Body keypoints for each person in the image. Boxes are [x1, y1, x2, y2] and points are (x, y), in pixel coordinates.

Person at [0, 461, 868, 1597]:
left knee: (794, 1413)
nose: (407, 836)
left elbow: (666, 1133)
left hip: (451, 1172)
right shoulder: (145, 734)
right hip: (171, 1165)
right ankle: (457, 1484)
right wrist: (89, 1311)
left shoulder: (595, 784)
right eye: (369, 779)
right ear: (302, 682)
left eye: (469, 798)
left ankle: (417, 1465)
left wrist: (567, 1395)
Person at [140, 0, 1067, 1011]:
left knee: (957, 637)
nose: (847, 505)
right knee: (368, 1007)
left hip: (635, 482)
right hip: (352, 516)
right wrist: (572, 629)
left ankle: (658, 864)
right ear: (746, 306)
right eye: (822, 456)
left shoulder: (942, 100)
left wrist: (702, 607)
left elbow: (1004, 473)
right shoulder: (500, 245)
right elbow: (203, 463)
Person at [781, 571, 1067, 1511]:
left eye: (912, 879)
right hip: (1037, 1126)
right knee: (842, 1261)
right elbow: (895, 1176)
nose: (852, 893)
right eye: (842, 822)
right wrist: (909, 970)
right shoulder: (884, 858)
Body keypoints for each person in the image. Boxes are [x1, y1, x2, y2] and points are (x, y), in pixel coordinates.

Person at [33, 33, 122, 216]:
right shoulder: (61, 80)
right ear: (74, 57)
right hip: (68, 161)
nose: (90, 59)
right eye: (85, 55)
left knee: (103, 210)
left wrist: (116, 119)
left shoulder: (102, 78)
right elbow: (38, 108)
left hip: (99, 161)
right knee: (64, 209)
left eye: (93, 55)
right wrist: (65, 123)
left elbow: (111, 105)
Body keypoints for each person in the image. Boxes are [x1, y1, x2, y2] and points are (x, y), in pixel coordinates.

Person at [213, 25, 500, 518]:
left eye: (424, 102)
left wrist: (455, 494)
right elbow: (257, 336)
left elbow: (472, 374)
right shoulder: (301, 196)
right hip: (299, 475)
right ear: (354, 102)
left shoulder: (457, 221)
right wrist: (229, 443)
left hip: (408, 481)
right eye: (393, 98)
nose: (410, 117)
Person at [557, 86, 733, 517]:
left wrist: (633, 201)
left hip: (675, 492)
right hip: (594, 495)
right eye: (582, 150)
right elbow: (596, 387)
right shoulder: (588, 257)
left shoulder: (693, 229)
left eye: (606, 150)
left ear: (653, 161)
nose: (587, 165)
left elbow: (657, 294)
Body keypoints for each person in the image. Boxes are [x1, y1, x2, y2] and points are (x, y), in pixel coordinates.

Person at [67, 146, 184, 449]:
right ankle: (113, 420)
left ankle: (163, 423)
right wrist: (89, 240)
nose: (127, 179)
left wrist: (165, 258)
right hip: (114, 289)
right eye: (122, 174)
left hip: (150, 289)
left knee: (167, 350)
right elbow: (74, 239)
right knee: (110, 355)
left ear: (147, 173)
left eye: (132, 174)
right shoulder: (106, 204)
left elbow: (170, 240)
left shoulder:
^^^^^^^^
- _Your instructions_: From the data above, reproduce word for word the lines running from the line with "nose: (847, 505)" to the line with "right wrist: (909, 970)", ends included.

- _Exercise output_:
nose: (847, 505)
right knee: (368, 1007)
left hip: (635, 482)
right hip: (352, 516)
right wrist: (572, 629)
left ankle: (658, 864)
right ear: (746, 306)
right eye: (822, 456)
left shoulder: (942, 100)
left wrist: (702, 607)
left elbow: (1004, 473)
right shoulder: (500, 245)
right elbow: (203, 463)
Person at [781, 571, 1067, 1511]:
left eye: (912, 879)
right hip: (1037, 1126)
right knee: (842, 1261)
right elbow: (895, 1176)
nose: (852, 893)
right eye: (842, 822)
right wrist: (909, 970)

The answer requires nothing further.